Faut-il se surprendre quand trop d’infirmières retournent à la maison avec un sentiment de culpabilité faute d’avoir pu donner suffisamment de temps et de soins aux patients qui leur sont confiés?

Une désorganisation nourrie par la réforme

Il n’y a que Gaétan Barrette pour s’en surprendre. Le docteur semble vivre dans un monde imaginaire, complètement déconnecté de la réalité. En effet, il est incapable d’admettre que les effets de sa réforme sont à des années-lumière de ce qu’il promettait le 25 septembre 2014 lors de sa présentation : « Nous voulons briser les silos, qui sont souvent des obstacles dans le parcours de soins des patients, pour nous donner un réseau de santé et de services sociaux plus fonctionnel. »

Au contraire, nous assistons aujourd’hui à une désorganisation globale de notre réseau public de santé et de services sociaux. Fait inhabituel : Gaétan Barrette est désavoué unanimement par l’ensemble du réseau. De fait, ses politiques sont dénoncées autant par les travailleuses et travailleurs sur le terrain que par les gestionnaires et même par les retraitées et retraités. Il n’y a plus que le docteur Barrette pour croire que les choses progressent dans le bon sens.

Des solutions ignorées

Malgré son aveuglement, il a été obligé de reconnaître dans les dernières heures, dans une entrevue accordée à Radio-Canada, que le climat dans les établissements est « négatif actuellement ». Et comme il est incapable de reprendre la situation en main, comme cela a d’ailleurs été le cas pour les négociations avec les médecins spécialistes qui lui ont été retirées, Philippe Couillard se voit obligé d’intervenir à nouveau. Il demande maintenant aux syndicats des solutions pour régler la crise qui perdure.
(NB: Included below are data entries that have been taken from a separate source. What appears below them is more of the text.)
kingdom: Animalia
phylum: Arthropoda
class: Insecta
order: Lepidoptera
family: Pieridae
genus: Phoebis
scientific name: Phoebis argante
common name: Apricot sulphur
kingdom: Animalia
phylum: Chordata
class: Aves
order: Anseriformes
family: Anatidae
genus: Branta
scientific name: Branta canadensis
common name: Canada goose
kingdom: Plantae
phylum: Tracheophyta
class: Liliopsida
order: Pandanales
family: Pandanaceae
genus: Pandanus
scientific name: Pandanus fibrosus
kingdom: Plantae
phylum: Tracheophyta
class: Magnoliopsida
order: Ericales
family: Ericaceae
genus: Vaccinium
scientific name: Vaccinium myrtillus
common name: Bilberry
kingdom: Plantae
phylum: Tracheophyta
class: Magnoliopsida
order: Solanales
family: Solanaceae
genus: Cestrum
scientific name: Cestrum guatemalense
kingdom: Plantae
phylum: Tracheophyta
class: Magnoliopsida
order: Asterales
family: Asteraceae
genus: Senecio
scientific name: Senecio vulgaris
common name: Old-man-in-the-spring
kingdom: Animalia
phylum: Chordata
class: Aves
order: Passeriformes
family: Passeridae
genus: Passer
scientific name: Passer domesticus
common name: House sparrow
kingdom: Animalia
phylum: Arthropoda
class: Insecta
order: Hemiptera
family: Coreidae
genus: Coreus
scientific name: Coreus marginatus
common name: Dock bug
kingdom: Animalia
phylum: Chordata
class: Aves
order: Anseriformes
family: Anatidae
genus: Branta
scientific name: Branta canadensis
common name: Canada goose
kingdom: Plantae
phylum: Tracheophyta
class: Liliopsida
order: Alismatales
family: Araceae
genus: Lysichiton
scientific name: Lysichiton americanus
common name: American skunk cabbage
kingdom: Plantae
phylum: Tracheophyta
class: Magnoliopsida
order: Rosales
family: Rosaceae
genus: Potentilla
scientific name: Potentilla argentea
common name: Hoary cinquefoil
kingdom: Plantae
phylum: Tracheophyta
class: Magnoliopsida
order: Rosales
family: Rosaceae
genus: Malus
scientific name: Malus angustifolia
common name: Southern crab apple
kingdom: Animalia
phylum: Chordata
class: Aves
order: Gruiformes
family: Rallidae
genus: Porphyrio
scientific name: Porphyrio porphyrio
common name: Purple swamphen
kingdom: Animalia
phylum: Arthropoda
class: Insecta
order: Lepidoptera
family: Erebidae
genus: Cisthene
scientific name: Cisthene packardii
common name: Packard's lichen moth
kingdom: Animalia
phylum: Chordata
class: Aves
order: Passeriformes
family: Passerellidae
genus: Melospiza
Cela fait quatre ans que nous en proposons, mais malheureusement le ministre et son gouvernement s’entêtent à poursuivre une réforme miracle qui devait régler tous les problèmes alors qu’elle empire la situation.

Des conditions incontournables

Fondamentalement, Philippe Couillard et son ministre de la Santé et des Services sociaux devront reconnaître qu’ils sont allés beaucoup trop loin, qu’ils ont asphyxié financièrement le réseau et qu’ils ont contaminé gravement les conditions de travail des travailleuses et travailleurs de la santé.

Il faut mettre fin au sous-financement du réseau, stopper la réforme en cours et redonner des conditions de travail valorisantes au personnel. Le ministre Gaétan Barrette a fait suffisamment de dommages. Redonnons-nous un système public de santé digne de ce nom!